● Task details
Please output exactly the lines below, starting at the line that has "20: (411, 92)" and ending at the line that has "41: (972, 37)", both included; leave out all pictures and include nothing else.

Dataset items:
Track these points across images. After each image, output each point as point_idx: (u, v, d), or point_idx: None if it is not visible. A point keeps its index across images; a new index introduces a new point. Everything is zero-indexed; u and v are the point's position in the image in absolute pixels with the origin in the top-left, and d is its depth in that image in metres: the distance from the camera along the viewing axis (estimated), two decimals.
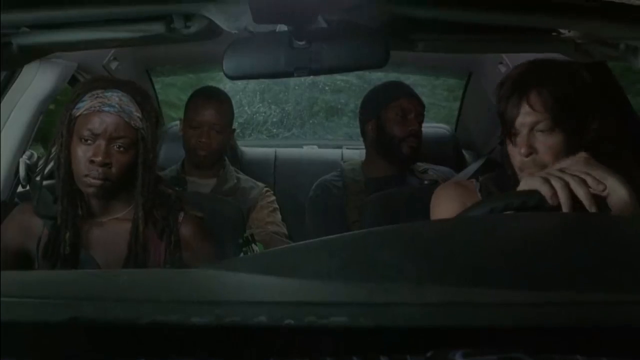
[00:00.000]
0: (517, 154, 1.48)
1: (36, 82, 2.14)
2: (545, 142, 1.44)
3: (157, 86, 3.31)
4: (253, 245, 1.77)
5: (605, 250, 0.85)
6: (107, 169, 1.56)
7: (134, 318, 0.58)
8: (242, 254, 1.74)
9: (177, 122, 2.74)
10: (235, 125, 2.60)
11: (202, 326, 0.58)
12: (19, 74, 2.13)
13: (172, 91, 4.57)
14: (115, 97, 1.56)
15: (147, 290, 0.75)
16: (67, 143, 1.59)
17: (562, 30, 1.59)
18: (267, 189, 2.54)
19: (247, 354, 0.57)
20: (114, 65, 2.57)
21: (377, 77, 3.56)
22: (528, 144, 1.45)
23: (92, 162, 1.55)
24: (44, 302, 0.64)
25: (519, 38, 1.58)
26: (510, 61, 2.48)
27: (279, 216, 2.47)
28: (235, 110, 2.60)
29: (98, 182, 1.56)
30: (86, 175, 1.56)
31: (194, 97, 2.51)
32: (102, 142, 1.55)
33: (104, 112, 1.55)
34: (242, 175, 2.57)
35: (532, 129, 1.45)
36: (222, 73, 1.49)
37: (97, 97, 1.57)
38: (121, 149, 1.56)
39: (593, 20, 1.26)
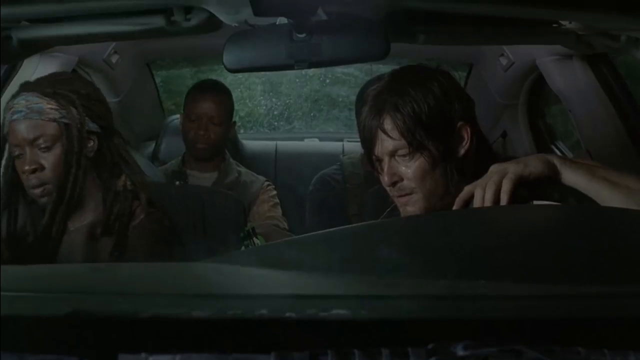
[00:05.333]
0: (383, 182, 1.41)
1: (36, 77, 2.13)
2: (408, 168, 1.36)
3: None
4: (254, 238, 1.77)
5: (605, 243, 0.85)
6: (40, 173, 1.51)
7: (135, 312, 0.59)
8: (243, 248, 1.74)
9: (178, 116, 2.74)
10: (236, 118, 2.59)
11: (204, 319, 0.58)
12: (19, 68, 2.12)
13: None
14: (21, 102, 1.51)
15: (148, 284, 0.75)
16: (8, 162, 1.55)
17: (563, 22, 1.59)
18: (268, 182, 2.54)
19: (248, 347, 0.57)
20: (114, 58, 2.56)
21: (379, 69, 3.54)
22: (391, 172, 1.37)
23: (24, 173, 1.51)
24: (45, 296, 0.64)
25: (520, 30, 1.58)
26: (511, 53, 2.48)
27: (279, 210, 2.47)
28: (236, 104, 2.59)
29: (38, 190, 1.52)
30: (28, 188, 1.53)
31: (192, 90, 2.51)
32: (25, 150, 1.51)
33: (15, 120, 1.51)
34: (243, 169, 2.57)
35: (392, 156, 1.37)
36: (222, 66, 1.49)
37: (9, 108, 1.52)
38: (45, 148, 1.51)
39: (594, 11, 1.25)
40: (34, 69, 2.13)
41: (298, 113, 5.14)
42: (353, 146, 3.11)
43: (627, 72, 2.19)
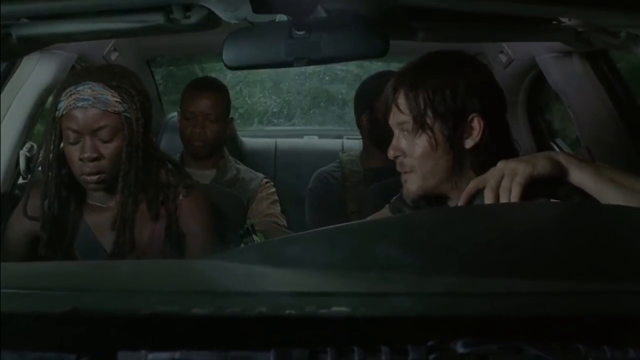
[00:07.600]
0: (389, 155, 1.46)
1: (36, 74, 2.13)
2: (411, 144, 1.40)
3: None
4: (253, 235, 1.77)
5: (606, 240, 0.85)
6: (98, 162, 1.56)
7: (135, 309, 0.58)
8: (242, 245, 1.74)
9: (176, 113, 2.74)
10: (235, 115, 2.59)
11: (203, 317, 0.58)
12: (18, 66, 2.12)
13: None
14: (87, 90, 1.54)
15: (148, 281, 0.75)
16: (56, 144, 1.59)
17: (562, 19, 1.58)
18: (267, 180, 2.54)
19: (248, 344, 0.57)
20: (114, 56, 2.56)
21: (378, 66, 3.53)
22: (396, 145, 1.43)
23: (82, 160, 1.55)
24: (45, 293, 0.64)
25: (519, 27, 1.58)
26: (511, 50, 2.47)
27: (278, 208, 2.47)
28: (236, 101, 2.59)
29: (94, 177, 1.57)
30: (82, 174, 1.57)
31: (188, 88, 2.51)
32: (86, 138, 1.55)
33: (79, 107, 1.54)
34: (242, 166, 2.57)
35: (401, 130, 1.42)
36: (222, 63, 1.49)
37: (70, 94, 1.55)
38: (106, 138, 1.56)
39: (594, 8, 1.25)
40: (33, 66, 2.13)
41: (297, 110, 5.14)
42: (352, 143, 3.11)
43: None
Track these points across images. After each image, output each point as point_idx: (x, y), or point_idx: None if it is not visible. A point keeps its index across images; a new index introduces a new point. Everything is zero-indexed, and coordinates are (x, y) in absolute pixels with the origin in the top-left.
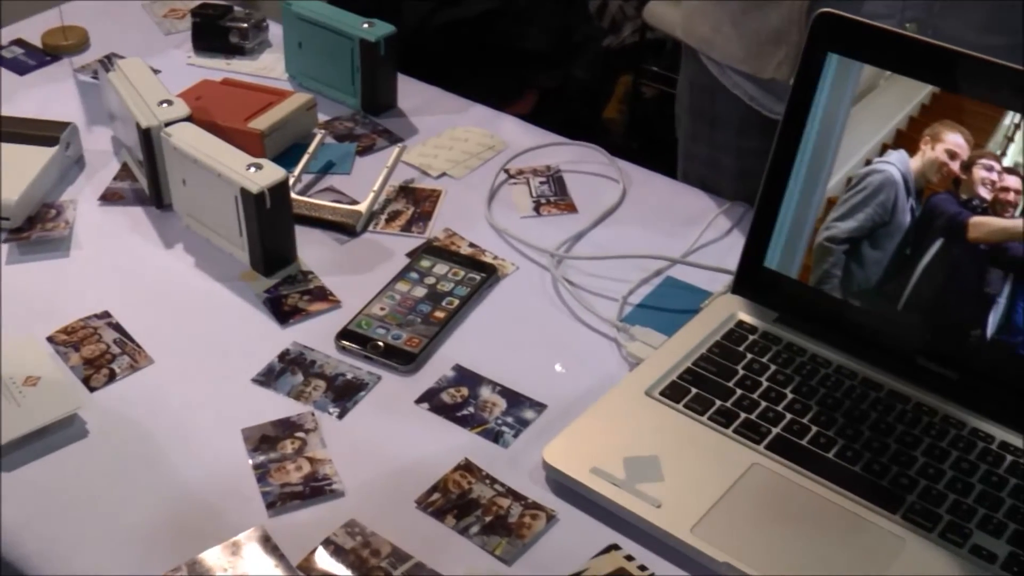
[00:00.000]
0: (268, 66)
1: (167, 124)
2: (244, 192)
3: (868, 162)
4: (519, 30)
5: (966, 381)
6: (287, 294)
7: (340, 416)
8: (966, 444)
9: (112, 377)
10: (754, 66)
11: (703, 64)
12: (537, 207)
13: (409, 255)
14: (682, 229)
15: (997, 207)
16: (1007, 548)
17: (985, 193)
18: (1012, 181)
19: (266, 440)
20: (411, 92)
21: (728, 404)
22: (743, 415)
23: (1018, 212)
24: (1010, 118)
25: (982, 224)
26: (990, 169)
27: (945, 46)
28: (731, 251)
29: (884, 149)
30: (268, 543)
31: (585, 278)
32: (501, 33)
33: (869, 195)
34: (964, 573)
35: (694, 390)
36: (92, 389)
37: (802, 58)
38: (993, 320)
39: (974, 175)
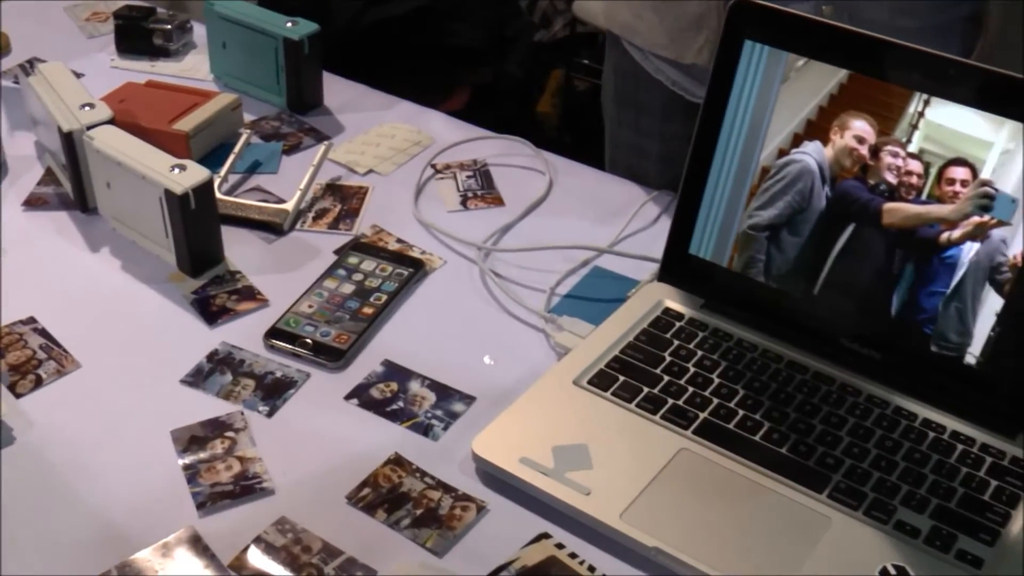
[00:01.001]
0: (193, 67)
1: (89, 127)
2: (168, 193)
3: (782, 152)
4: (450, 27)
5: (888, 361)
6: (215, 294)
7: (269, 414)
8: (890, 423)
9: (39, 383)
10: (676, 51)
11: (626, 51)
12: (464, 201)
13: (337, 252)
14: (609, 219)
15: (902, 191)
16: (930, 523)
17: (891, 178)
18: (916, 166)
19: (195, 441)
20: (337, 90)
21: (656, 391)
22: (671, 401)
23: (924, 195)
24: (914, 106)
25: (896, 210)
26: (895, 155)
27: (858, 31)
28: (658, 239)
29: (796, 138)
30: (198, 543)
31: (513, 270)
32: (432, 30)
33: (788, 184)
34: (889, 549)
35: (622, 378)
36: (18, 396)
37: (719, 46)
38: (906, 301)
39: (881, 161)
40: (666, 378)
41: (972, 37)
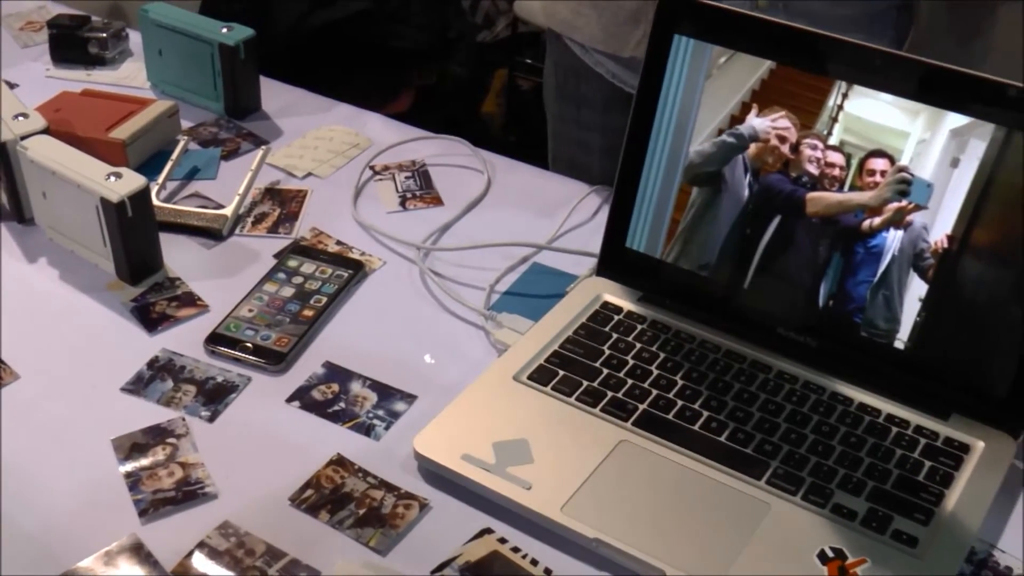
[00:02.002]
0: (130, 75)
1: (23, 137)
2: (104, 202)
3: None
4: (393, 29)
5: (823, 348)
6: (154, 301)
7: (211, 419)
8: (826, 408)
9: None
10: (614, 46)
11: (567, 47)
12: (403, 202)
13: (276, 256)
14: (548, 215)
15: (824, 182)
16: (866, 505)
17: (813, 170)
18: (837, 158)
19: (137, 448)
20: (275, 94)
21: (595, 384)
22: (610, 394)
23: (846, 187)
24: (833, 98)
25: (819, 199)
26: (816, 148)
27: (783, 23)
28: (596, 234)
29: (720, 133)
30: (141, 551)
31: (452, 269)
32: (375, 33)
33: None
34: (826, 532)
35: (561, 372)
36: None
37: (649, 40)
38: (836, 289)
39: (802, 154)
40: (605, 371)
41: (905, 26)
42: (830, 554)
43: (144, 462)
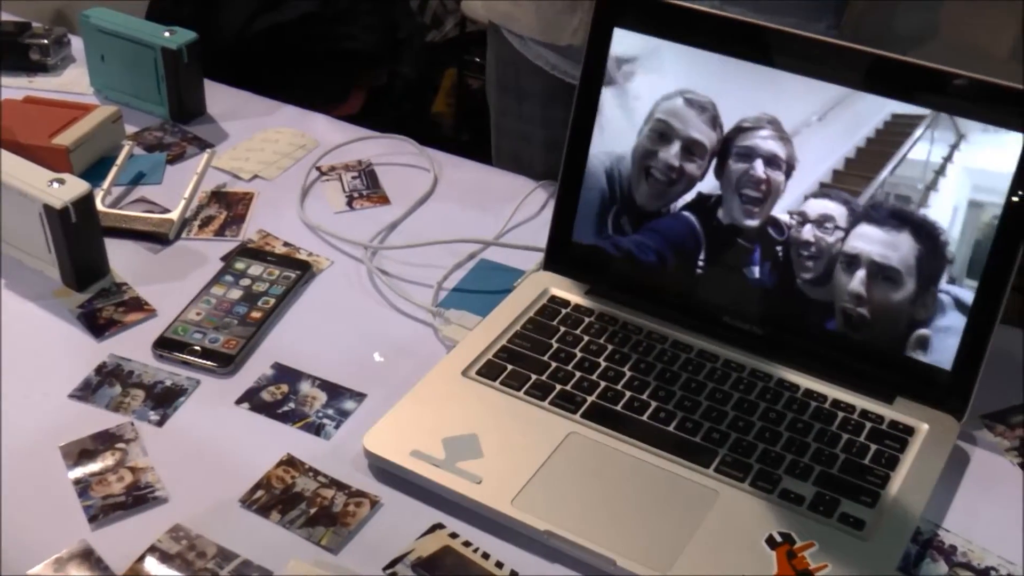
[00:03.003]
0: (73, 81)
1: None
2: (48, 208)
3: None
4: (342, 30)
5: (769, 336)
6: (101, 307)
7: (160, 423)
8: (773, 395)
9: None
10: (552, 35)
11: (506, 39)
12: (350, 202)
13: (224, 259)
14: (494, 211)
15: None
16: (813, 489)
17: None
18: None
19: (85, 454)
20: (220, 97)
21: (543, 377)
22: (559, 387)
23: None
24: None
25: None
26: None
27: (719, 14)
28: (543, 229)
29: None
30: (91, 557)
31: (400, 267)
32: (324, 35)
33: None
34: (775, 517)
35: (510, 367)
36: None
37: (589, 33)
38: (778, 277)
39: None
40: (553, 364)
41: (843, 9)
42: (778, 539)
43: (93, 468)
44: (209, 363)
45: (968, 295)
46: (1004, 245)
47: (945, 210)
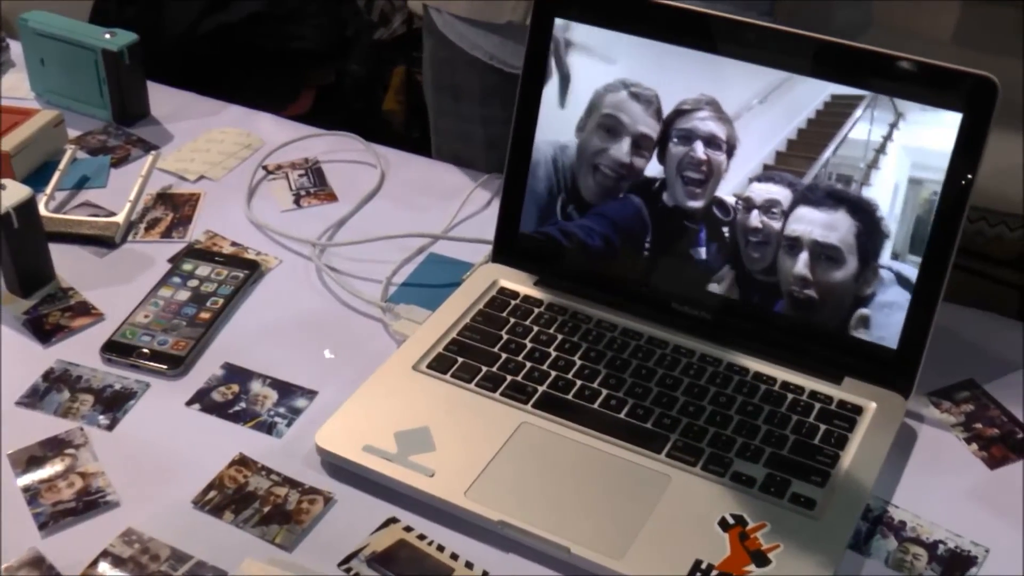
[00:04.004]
0: (13, 86)
1: None
2: None
3: None
4: (290, 30)
5: (718, 321)
6: (47, 313)
7: (110, 428)
8: (723, 379)
9: None
10: (491, 14)
11: (442, 36)
12: (297, 200)
13: (171, 260)
14: (442, 206)
15: None
16: (764, 471)
17: None
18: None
19: (34, 461)
20: (164, 99)
21: (494, 369)
22: (509, 378)
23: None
24: None
25: None
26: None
27: (662, 3)
28: (491, 222)
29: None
30: (42, 564)
31: (349, 264)
32: (271, 34)
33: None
34: (727, 499)
35: (460, 359)
36: None
37: (530, 25)
38: (724, 262)
39: None
40: (504, 356)
41: None
42: (731, 521)
43: (42, 475)
44: (158, 365)
45: (911, 274)
46: (944, 223)
47: (886, 189)
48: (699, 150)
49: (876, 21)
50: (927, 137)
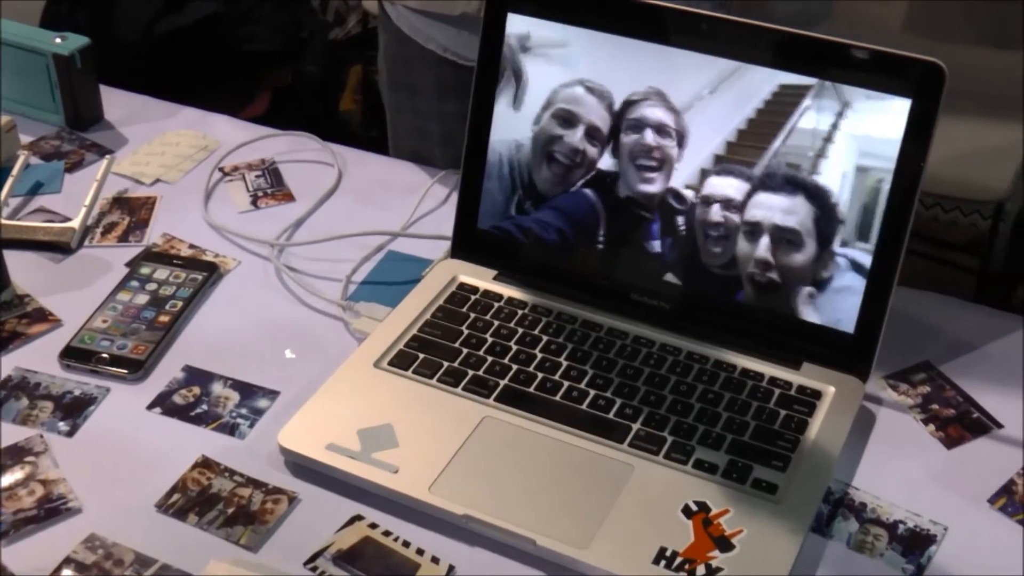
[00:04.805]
0: None
1: None
2: None
3: None
4: (244, 31)
5: (677, 310)
6: (3, 320)
7: (70, 434)
8: (683, 368)
9: None
10: (445, 6)
11: (396, 31)
12: (255, 201)
13: (128, 264)
14: (400, 203)
15: None
16: (726, 458)
17: None
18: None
19: None
20: (117, 103)
21: (456, 364)
22: (471, 372)
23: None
24: None
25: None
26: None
27: None
28: (450, 218)
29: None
30: (3, 573)
31: (308, 263)
32: (226, 36)
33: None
34: (690, 487)
35: (421, 355)
36: None
37: (483, 20)
38: (680, 252)
39: None
40: (465, 351)
41: None
42: (694, 508)
43: (2, 483)
44: (118, 370)
45: (866, 260)
46: (897, 209)
47: (835, 176)
48: (649, 137)
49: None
50: (875, 124)
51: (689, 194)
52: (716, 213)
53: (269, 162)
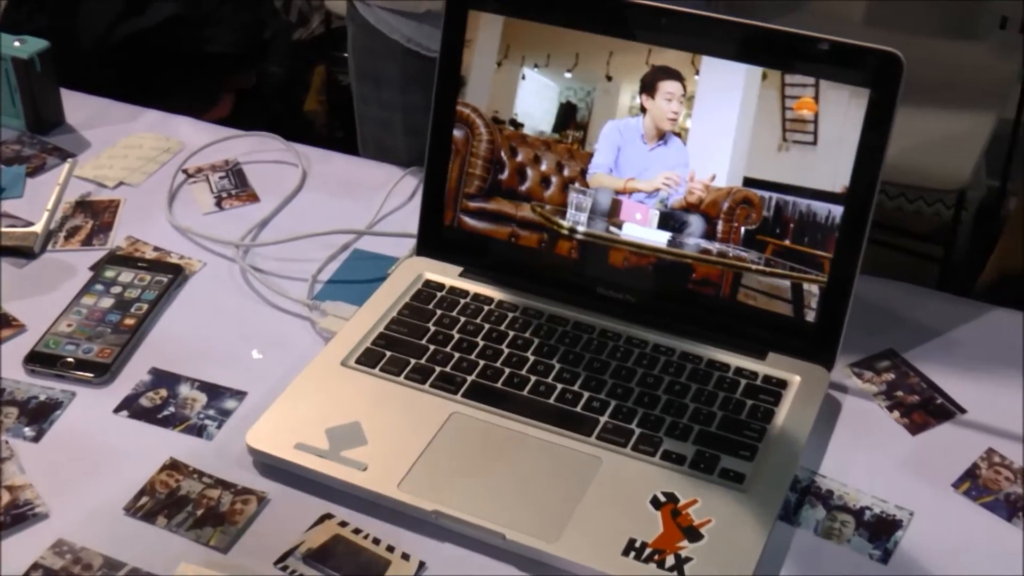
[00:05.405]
0: None
1: None
2: None
3: None
4: (206, 33)
5: (643, 303)
6: None
7: (36, 439)
8: (650, 360)
9: None
10: (410, 4)
11: (363, 21)
12: (219, 202)
13: (93, 268)
14: (365, 201)
15: None
16: (694, 448)
17: None
18: None
19: None
20: (79, 106)
21: (422, 361)
22: (438, 369)
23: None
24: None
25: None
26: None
27: None
28: (415, 215)
29: None
30: None
31: (273, 263)
32: (188, 39)
33: None
34: (658, 478)
35: (388, 353)
36: None
37: (444, 17)
38: (641, 244)
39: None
40: (432, 347)
41: None
42: (662, 499)
43: None
44: (84, 374)
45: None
46: (857, 198)
47: None
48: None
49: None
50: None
51: (655, 190)
52: (686, 216)
53: (233, 163)
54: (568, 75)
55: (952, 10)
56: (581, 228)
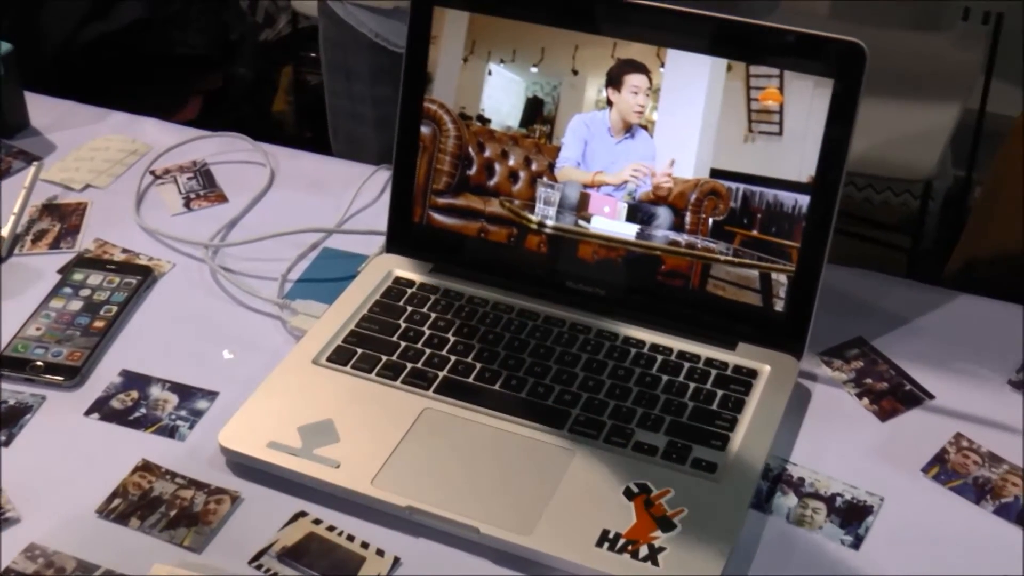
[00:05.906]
0: None
1: None
2: None
3: None
4: (173, 36)
5: (613, 296)
6: None
7: (6, 444)
8: (620, 353)
9: None
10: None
11: (332, 14)
12: (187, 203)
13: (61, 271)
14: (334, 199)
15: None
16: (665, 439)
17: None
18: None
19: None
20: (44, 109)
21: (394, 358)
22: (409, 365)
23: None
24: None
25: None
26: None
27: None
28: (384, 213)
29: None
30: None
31: (243, 263)
32: (155, 41)
33: None
34: (630, 469)
35: (359, 350)
36: None
37: (411, 12)
38: (610, 237)
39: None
40: (403, 344)
41: None
42: (635, 490)
43: None
44: (53, 377)
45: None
46: (823, 188)
47: None
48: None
49: None
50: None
51: (623, 183)
52: (654, 209)
53: (201, 164)
54: (534, 70)
55: (916, 2)
56: (550, 222)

● Exercise answer
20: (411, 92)
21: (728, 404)
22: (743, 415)
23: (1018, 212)
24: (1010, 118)
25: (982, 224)
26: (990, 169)
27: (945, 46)
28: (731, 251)
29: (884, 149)
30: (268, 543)
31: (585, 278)
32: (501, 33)
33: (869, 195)
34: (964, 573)
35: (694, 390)
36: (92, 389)
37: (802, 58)
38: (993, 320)
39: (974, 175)
[00:01.001]
0: (193, 67)
1: (89, 127)
2: (168, 193)
3: (782, 152)
4: (450, 27)
5: (888, 361)
6: (215, 294)
7: (269, 414)
8: (890, 423)
9: (39, 383)
10: (676, 51)
11: (626, 51)
12: (464, 201)
13: (337, 252)
14: (609, 219)
15: (902, 191)
16: (930, 523)
17: (891, 178)
18: (916, 166)
19: (195, 441)
20: (337, 90)
21: (656, 391)
22: (671, 401)
23: (924, 195)
24: (914, 106)
25: (896, 210)
26: (895, 155)
27: (858, 31)
28: (658, 239)
29: (796, 138)
30: (198, 543)
31: (513, 270)
32: (432, 30)
33: (788, 184)
34: (889, 549)
35: (622, 378)
36: (18, 396)
37: (719, 46)
38: (906, 301)
39: (881, 161)
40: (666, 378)
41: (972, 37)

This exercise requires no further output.